Risse im Stahl: Thyssenkrupp kämpft mit Herausforderungen und Chancen
Thyssenkrupp, einst Ikone der deutschen Industriekraft, steht erneut vor einer wirtschaftlichen Zäsur. Der traditionsreiche Stahlriese hat kürzlich eine Abschreibung von einer Milliarde Euro auf sein Stahlgeschäft verkündet, als Reaktion auf die strukturell geringere Nachfrage aus der europäischen Industrie. Diese Entwicklung ist Teil eines breiteren Trends, da das Unternehmen mit den immensen Kosten der Dekarbonisierung ringt.
Das Essener Unternehmen meldete für das vergangene Geschäftsjahr einen Nettoverlust von 1,4 Milliarden Euro. Diese enttäuschende Zahl ist zwar eine Verbesserung gegenüber den 2 Milliarden Euro Verlust im Vorjahr, spiegelt aber immer noch die großen Herausforderungen wider. Besagte Verluste resultierten vor allem aus der jüngsten Wertberichtigung. Der Umsatz sank um 7 Prozent auf 35 Milliarden Euro.

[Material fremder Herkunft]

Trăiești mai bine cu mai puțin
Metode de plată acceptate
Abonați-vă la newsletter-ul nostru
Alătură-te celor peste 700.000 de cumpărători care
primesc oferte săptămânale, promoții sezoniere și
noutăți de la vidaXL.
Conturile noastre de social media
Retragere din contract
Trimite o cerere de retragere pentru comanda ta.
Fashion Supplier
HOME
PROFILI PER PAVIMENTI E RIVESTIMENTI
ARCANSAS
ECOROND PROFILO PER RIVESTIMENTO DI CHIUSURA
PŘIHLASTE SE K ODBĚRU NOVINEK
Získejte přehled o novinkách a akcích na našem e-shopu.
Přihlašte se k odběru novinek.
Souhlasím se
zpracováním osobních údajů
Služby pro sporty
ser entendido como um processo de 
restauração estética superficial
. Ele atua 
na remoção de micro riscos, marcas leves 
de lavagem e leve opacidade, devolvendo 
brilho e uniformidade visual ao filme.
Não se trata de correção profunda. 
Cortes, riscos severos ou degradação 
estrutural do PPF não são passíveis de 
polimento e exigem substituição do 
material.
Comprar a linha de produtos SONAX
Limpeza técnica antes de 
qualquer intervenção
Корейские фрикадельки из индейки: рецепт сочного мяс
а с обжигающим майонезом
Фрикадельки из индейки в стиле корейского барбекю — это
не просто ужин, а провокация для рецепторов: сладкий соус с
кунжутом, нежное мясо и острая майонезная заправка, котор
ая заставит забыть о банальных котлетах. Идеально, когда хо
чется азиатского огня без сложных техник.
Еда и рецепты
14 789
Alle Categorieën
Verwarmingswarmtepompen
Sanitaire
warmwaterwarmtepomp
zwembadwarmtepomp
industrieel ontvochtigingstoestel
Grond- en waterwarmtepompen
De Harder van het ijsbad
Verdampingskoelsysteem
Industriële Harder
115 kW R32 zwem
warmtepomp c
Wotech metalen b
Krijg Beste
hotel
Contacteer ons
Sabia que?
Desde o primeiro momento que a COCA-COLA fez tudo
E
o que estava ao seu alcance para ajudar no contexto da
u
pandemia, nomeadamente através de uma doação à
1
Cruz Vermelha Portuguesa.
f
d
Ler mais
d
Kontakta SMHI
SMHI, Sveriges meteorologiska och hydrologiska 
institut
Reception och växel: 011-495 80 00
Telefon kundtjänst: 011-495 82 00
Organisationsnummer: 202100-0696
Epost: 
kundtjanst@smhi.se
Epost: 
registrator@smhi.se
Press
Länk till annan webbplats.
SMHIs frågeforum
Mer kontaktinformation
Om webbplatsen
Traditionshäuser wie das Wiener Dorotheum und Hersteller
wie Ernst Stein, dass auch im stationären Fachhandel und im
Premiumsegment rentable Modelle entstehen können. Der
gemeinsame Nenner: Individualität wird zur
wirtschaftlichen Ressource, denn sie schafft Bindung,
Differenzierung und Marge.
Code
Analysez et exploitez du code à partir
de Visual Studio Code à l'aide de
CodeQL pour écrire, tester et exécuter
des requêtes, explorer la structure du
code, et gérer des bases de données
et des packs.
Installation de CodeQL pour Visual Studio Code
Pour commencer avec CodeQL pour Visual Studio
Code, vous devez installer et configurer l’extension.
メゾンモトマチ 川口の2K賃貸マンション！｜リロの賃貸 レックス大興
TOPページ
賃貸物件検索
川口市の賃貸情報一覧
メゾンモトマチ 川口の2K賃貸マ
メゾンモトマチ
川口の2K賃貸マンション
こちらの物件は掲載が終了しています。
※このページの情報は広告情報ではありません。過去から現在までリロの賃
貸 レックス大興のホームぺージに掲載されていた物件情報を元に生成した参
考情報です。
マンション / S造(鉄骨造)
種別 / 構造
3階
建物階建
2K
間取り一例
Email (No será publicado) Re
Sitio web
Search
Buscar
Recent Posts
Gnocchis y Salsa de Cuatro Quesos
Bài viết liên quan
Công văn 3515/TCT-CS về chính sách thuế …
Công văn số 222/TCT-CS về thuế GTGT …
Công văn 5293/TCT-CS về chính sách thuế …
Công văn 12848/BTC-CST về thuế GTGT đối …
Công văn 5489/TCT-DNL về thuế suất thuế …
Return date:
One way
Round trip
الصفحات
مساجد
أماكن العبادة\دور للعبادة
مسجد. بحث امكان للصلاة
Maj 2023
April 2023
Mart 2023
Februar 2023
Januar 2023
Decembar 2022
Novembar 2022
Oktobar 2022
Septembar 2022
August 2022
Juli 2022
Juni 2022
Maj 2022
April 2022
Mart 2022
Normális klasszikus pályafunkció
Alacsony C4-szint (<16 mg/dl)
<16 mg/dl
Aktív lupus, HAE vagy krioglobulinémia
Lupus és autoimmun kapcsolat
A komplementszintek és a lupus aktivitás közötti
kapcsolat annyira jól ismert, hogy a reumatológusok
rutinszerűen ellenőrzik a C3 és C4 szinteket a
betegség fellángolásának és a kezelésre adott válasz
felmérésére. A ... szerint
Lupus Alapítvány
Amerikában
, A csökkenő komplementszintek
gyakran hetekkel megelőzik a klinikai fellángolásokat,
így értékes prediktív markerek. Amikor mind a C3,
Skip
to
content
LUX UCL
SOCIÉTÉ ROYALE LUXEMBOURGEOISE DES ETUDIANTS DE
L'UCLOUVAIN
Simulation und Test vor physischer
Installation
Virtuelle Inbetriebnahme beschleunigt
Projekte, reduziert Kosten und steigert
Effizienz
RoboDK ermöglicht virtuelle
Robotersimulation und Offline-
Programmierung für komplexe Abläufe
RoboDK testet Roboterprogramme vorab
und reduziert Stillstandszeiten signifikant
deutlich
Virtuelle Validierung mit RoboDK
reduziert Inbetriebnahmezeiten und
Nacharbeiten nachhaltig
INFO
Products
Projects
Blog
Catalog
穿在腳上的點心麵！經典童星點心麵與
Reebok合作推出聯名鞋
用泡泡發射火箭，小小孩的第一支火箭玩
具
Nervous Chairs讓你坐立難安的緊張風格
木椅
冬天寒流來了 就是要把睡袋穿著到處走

Ein erfrischender Lichtblick für die Aktionäre: Trotz der Turbulenzen entschied sich Thyssenkrupp, die Dividende stabil bei 0,15 Euro pro Aktie zu halten. Diese Entscheidung ließ den Aktienkurs um 2 Prozent steigen, selbst nachdem er im vergangenen Jahr stark eingebrochen war.
In einem Klima des Umbaus und der Fokussierung auf den Verkauf von Unternehmensteilen, einschließlich des Stahls und der Marinesparte Thyssenkrupp Marine Systems, hat sich der Fokus verlagert. Trotz abgesprungener Interessenten wie der US-Investorengruppe Carlyle, die erst im letzten Monat ihre Angebote zurückzog, plant das Unternehmen nun einen Börsengang für die Marinesparte. Gerüchte um potenzielle Übernahmeinteressenten, darunter die familiengeführte Lürssen-Gruppe, verstärken die Spannung.
Die Zukunft der Stahlabteilung wird derzeit mit dem tschechischen Milliardär Daniel Křetínský diskutiert. Er hat in diesem Jahr 20 Prozent des Stahlgeschäfts erworben und zeigt Interesse, seinen Anteil auf 50 Prozent zu erhöhen. Doch interne Streitigkeiten über die Kosten des Umstiegs auf 'grünen Stahl' sorgen für Komplikationen. Hierbei handelt es sich um eine Produktion, die Wasserstoff und Elektrizität anstelle von Gas einsetzt.
Im August führten Differenzen über den Umgang mit dieser grünen Wende zum Rücktritt mehrerer Top-Manager, darunter Stahlchef Bernhard Osburg und Aufsichtsratsvorsitzender Sigmar Gabriel. Die Folgen dieser Turbulenzen beunruhigen auch die deutsche Politik. Dennoch haben Berlin und regionale Behörden ihre Unterstützung zugesagt und 2 Milliarden Euro zur Förderung der Dekarbonisierungsbemühungen versprochen.
Mit Optimismus in die Zukunft blickend, prognostiziert Thyssenkrupp eine Rückkehr in die Gewinnzone im nächsten Jahr. Das Unternehmen erwartet einen Nettogewinn zwischen 100 Millionen und 500 Millionen Euro und betont, dass die negativen Markteffekte des vergangenen Jahres durch ein umfassendes Sparprogramm abgefedert wurden, welches fortgeführt werden soll.